Для Горшман, в отличие от Некрасова, раны, нанесенные тотальным уничтожением в недавнем прошлом, делают любую попытку нормального существования невозможной. Ее рассказ «Вилде хопн» («Дикий хмель») вошел в сборник «Дер койех фун лебн» («Сила жизни»), опубликованный в 1948 году – после этого года публикации на идише прекратились до 1959-го. Кузнец Нохем возвращается в родное белорусское местечко, при том что его родители, братья, сестры, жена и дети – все погибли. В местечке настолько пусто, что, когда он снимает сапоги, «шаги его босых ног отдавались в беззвучии» («ди трит фун зайне борвесе фис хобн апгехерт ин дер фаргливертхайт») [Gorshman 1948: 6]. Герой Некрасова не может отрешиться от воспоминаний; герой Горшман не способен вспомнить, он становится частью «беззвучия» настоящего – беззвучия, которое нарушают лишь крики пустых домов. Как и в «Свидетеле» Бергельсона, неодушевленные предметы начинают жить собственной жизнью: Нохем «с полной силой чувствовал, как кричат, обращаясь к нему, пустые дома евреев» («хот мит але койхес гефилт, ви цу им шрайен ди лейди-ке идише хайзер») [Gorshman 1948: 11–12]. Дома служат памятниками тем жизням, которых в них больше нет.

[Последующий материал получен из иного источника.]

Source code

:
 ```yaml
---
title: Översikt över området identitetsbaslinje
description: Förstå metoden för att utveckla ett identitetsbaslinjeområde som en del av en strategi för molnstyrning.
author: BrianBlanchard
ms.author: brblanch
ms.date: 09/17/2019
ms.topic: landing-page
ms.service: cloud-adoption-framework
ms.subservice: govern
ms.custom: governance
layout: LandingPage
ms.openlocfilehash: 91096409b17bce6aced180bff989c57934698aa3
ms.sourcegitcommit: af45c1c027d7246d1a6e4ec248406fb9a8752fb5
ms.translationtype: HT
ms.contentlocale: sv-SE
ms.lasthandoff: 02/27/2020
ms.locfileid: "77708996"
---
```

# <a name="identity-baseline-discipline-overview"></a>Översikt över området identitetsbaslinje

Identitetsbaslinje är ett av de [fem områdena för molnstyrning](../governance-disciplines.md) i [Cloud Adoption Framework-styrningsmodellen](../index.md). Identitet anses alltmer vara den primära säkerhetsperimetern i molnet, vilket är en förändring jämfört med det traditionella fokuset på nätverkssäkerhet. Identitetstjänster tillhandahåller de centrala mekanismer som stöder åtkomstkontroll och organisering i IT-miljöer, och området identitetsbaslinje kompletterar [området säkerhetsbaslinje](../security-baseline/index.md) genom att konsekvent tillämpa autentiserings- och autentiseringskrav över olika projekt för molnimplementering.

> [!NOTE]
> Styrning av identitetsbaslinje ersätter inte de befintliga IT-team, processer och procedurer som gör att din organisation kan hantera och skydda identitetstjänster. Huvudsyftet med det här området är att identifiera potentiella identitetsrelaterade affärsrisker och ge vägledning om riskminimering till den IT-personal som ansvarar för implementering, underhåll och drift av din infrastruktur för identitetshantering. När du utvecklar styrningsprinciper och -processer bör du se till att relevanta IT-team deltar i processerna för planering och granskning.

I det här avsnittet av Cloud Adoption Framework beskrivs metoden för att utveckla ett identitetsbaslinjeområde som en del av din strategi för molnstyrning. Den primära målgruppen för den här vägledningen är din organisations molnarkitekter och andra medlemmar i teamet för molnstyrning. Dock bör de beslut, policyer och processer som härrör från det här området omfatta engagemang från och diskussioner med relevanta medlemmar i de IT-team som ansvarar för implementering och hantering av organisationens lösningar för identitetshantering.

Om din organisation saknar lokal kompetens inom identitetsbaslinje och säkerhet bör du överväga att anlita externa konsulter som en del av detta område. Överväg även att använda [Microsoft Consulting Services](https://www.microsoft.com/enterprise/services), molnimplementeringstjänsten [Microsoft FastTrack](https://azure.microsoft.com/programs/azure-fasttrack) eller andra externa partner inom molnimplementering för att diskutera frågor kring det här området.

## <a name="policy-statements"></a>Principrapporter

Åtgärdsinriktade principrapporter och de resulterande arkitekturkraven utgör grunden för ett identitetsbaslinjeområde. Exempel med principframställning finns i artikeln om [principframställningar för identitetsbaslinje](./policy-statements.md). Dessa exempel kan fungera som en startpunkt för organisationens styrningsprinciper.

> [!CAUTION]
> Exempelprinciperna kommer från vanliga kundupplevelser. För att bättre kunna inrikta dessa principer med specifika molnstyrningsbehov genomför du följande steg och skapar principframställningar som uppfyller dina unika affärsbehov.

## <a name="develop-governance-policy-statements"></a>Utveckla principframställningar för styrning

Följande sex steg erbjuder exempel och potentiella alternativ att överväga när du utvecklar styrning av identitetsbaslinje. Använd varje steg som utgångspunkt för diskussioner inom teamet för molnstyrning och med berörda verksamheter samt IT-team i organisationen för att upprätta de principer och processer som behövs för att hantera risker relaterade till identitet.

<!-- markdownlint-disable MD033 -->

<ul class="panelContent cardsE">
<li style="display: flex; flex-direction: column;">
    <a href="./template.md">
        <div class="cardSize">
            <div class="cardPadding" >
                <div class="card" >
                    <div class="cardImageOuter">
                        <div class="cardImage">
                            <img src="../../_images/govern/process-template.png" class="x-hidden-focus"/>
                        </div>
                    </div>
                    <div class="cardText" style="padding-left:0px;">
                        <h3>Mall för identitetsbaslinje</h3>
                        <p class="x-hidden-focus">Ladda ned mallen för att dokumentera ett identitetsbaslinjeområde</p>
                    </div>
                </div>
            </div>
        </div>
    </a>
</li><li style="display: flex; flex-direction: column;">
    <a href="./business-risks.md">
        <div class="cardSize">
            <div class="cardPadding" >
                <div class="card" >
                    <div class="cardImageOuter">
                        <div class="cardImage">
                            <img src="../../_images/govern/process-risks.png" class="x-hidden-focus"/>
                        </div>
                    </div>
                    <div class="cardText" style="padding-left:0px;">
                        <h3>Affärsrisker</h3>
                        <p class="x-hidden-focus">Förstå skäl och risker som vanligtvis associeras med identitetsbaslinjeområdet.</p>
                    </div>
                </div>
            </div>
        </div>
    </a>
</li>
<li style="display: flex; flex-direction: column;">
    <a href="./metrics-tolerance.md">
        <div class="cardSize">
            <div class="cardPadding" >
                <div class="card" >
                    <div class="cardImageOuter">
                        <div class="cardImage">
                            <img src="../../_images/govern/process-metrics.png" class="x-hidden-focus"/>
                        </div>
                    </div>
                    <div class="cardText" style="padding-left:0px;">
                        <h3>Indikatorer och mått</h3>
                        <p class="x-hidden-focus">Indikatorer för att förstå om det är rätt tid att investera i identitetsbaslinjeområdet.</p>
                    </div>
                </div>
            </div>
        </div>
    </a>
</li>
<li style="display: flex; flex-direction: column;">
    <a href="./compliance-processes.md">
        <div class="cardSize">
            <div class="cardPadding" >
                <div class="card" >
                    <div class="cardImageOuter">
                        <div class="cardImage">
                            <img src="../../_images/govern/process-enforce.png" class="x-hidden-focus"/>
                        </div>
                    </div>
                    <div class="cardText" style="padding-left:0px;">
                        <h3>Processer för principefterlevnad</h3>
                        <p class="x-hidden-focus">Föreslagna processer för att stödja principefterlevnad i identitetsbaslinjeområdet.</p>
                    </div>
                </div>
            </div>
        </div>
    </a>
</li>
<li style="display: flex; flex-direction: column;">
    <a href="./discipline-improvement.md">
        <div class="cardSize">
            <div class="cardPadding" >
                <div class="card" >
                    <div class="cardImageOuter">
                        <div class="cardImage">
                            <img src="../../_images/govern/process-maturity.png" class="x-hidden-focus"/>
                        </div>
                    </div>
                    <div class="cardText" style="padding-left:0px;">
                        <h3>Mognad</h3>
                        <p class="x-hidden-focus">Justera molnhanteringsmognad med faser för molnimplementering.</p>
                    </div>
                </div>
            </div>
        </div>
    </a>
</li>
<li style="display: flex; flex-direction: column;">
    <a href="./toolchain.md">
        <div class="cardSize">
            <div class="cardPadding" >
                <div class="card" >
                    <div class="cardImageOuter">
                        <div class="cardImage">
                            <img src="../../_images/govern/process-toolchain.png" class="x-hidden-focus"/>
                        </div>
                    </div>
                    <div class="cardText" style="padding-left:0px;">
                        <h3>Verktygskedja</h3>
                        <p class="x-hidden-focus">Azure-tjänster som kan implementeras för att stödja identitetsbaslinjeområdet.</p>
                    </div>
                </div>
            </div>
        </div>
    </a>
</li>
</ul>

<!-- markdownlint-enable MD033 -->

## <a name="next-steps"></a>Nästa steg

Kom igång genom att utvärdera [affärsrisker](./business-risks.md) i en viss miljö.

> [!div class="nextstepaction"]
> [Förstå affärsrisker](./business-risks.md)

Герой ведет счет времени, отмеряя его цитатами из Книги Бытия: «И был вечер, и было утро: день второй»; «И был вечер, и было утро: день третий» («эс из гевен фри, эс из гевен овнт фун цвейтн тог, эс из гевен фри, эс из гевен овнт фун дритн тог») [Gorshman 1948: 9-10]. Время останавливается, а потом движется дальше, как в первую неделю творения; огромные масштабы невосполнимых потерь требуют нового творения. От прошлого осталась только девочка-еврейка, которая забредает в кузницу, где работает главный герой. Единственные произнесенные ею слова служат трагическим ответом на вопросы: «Ты чья?» («Ве-менс бисту») и «Как тебя зовут?» («Ви руфт мен дих»). Девочка отвечает: «Ничья» («Кейнемс») и «Некому» («Кейнем») [Gorshman 1948: 14]. К концу рассказа Нохем удочеряет ее и перестает считать дни: «и единственный уцелевший из семьи кузнецов дней больше не считал» («ун дер эйнцик геблибенер фун дер мишпохе шмидн хот мер ди меслесн нит гецейлт») [Gorshman 1948: 22]. Время возобновило свое обычное течение.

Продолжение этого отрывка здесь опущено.